Human pluripotent stem cells (hPSCs) represent heterogeneous populations, including induced pluripotent stem cells (iPSCs), endogenous plastic somatic cells, and embryonic stem cells (ESCs). Human ESCs are derived from the inner cell mass of the blastocyst, and they are characterized by the abilities to self-renew indefinitely, and to give rise to all cell types of embryonic lineage (pluripotency) under the guidance of the appropriate chemical, mechanical and environmental cues. The combination of these critical features is unique to hESCs, and set them apart from other human cells. The expectations are high to utilize hESCs for treating injuries and degenerative diseases; for modeling of complex illnesses and development; for screening and testing of pharmacological products; and for examining toxicity, mutagenicity, teratogenicity, and potential carcinogenic effects of a variety of environmental factors, including ionizing radiation (IR). Exposures to genotoxic stresses, such as background IR, are unavoidable; moreover, IR is widely used in diagnostic and therapeutic procedures in medicine on a routine basis. One of the key outcomes of cell exposures to IR is the change in gene expression, which may underlie the ultimate hESCs fate after such a stress. However, gaps in our knowledge about basic biology of hESCs impose a serious limitation to fully realize the potential of hESCs in practice. The purpose of this review is to examine the available evidence of alterations in gene expression in human pluripotent stem cells after genotoxic stress, and to discuss strategies for future research in this important area.

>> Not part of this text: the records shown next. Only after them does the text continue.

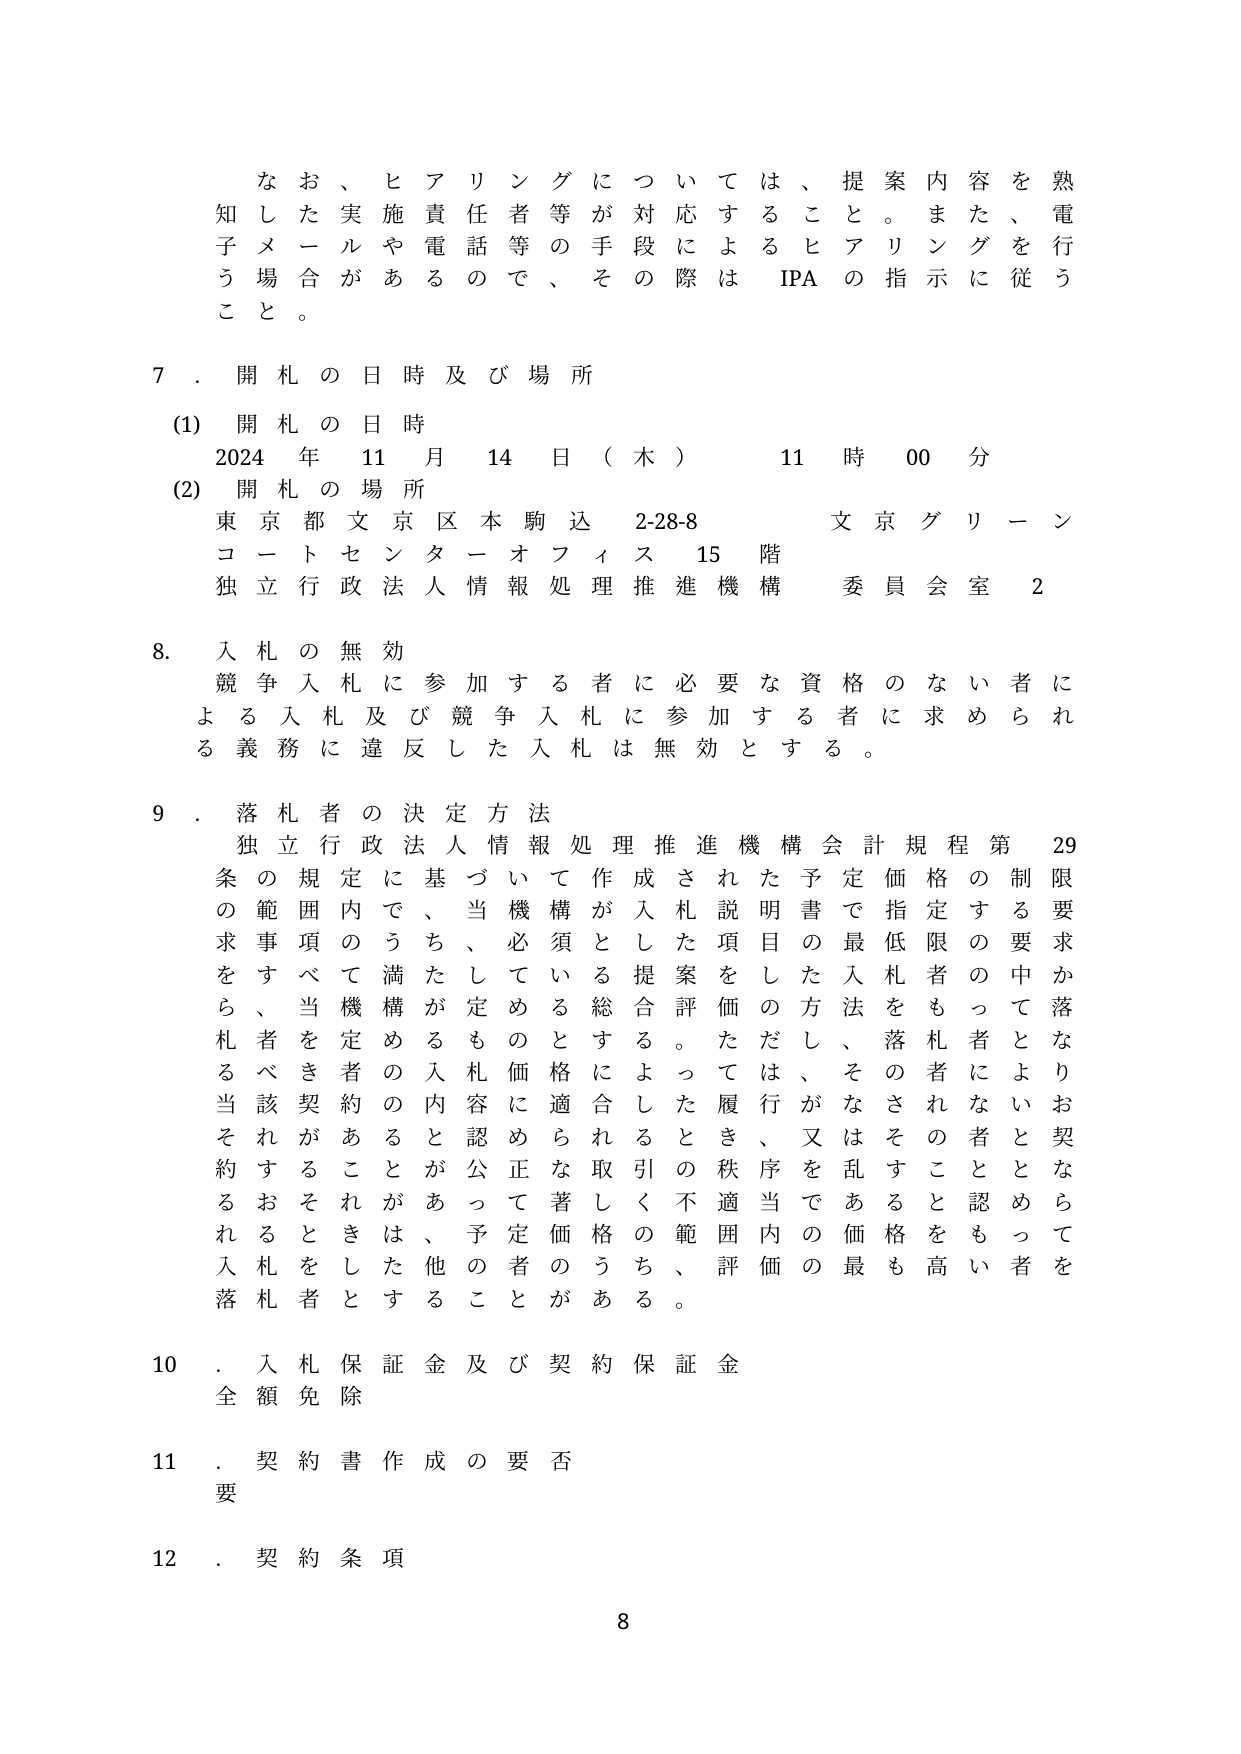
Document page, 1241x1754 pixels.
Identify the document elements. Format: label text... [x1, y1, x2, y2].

text (1) 開札の日時 [162, 407, 1094, 439]
text 9．落札者の決定方法 [152, 796, 1094, 828]
text 独立行政法人情報処理推進機構会計規程第29条の規定に基づいて作成された予定価格の制限の範囲内で、当機構が入札説明書で指定する要求事項のうち、必須とした項目の最低限の要求をすべて満たしている提案をした入札者の中から、当機構が定める総合評価の方法をもって落札者を定めるものとする。ただし、落札者となるべき者の入札価格によっては、その者により当該契約の内容に適合した履行がなされないおそれがあると認められるとき、又はその者と契約することが公正な取引の秩序を乱すこととなるおそれがあって著しく不適当であると認められるときは、予定価格の範囲内の価格をもって入札をした他の者のうち、評価の最も高い者を落札者とすることがある。 [195, 828, 1094, 1314]
text なお、ヒアリングについては、提案内容を熟知した実施責任者等が対応すること。また、電子メールや電話等の手段によるヒアリングを行う場合があるので、その際はIPAの指示に従うこと。 [194, 164, 1094, 326]
text 全額免除 [152, 1379, 1094, 1411]
text 10．入札保証金及び契約保証金 [152, 1346, 1094, 1379]
text 独立行政法人情報処理推進機構 委員会室2 [209, 569, 1094, 601]
text 要 [152, 1476, 1094, 1508]
text 11．契約書作成の要否 [152, 1443, 1094, 1476]
text 12．契約条項 [152, 1541, 1094, 1573]
text 8. 入札の無効 [152, 634, 1094, 666]
text 2024年11月14日（木） 11時00分 [209, 439, 1094, 472]
text (2) 開札の場所 [162, 472, 1094, 504]
text 東京都文京区本駒込2-28-8 文京グリーンコートセンターオフィス15階 [209, 504, 1094, 569]
text 7．開札の日時及び場所 [152, 358, 1094, 391]
text 競争入札に参加する者に必要な資格のない者による入札及び競争入札に参加する者に求められる義務に違反した入札は無効とする。 [192, 666, 1094, 763]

Keywords: Human pluripotent stem cells, Gene expression alterations, Genotoxic stress, Ionizing radiation

Core tip: Genome-wide alterations in gene expression in human pluripotent stem cells (hPSCs) following genotoxic stress exposures may underlie the ultimate fate and outcome of practical utility of hPSCs which makes systematic studies of these effects a high priority in stem cell research.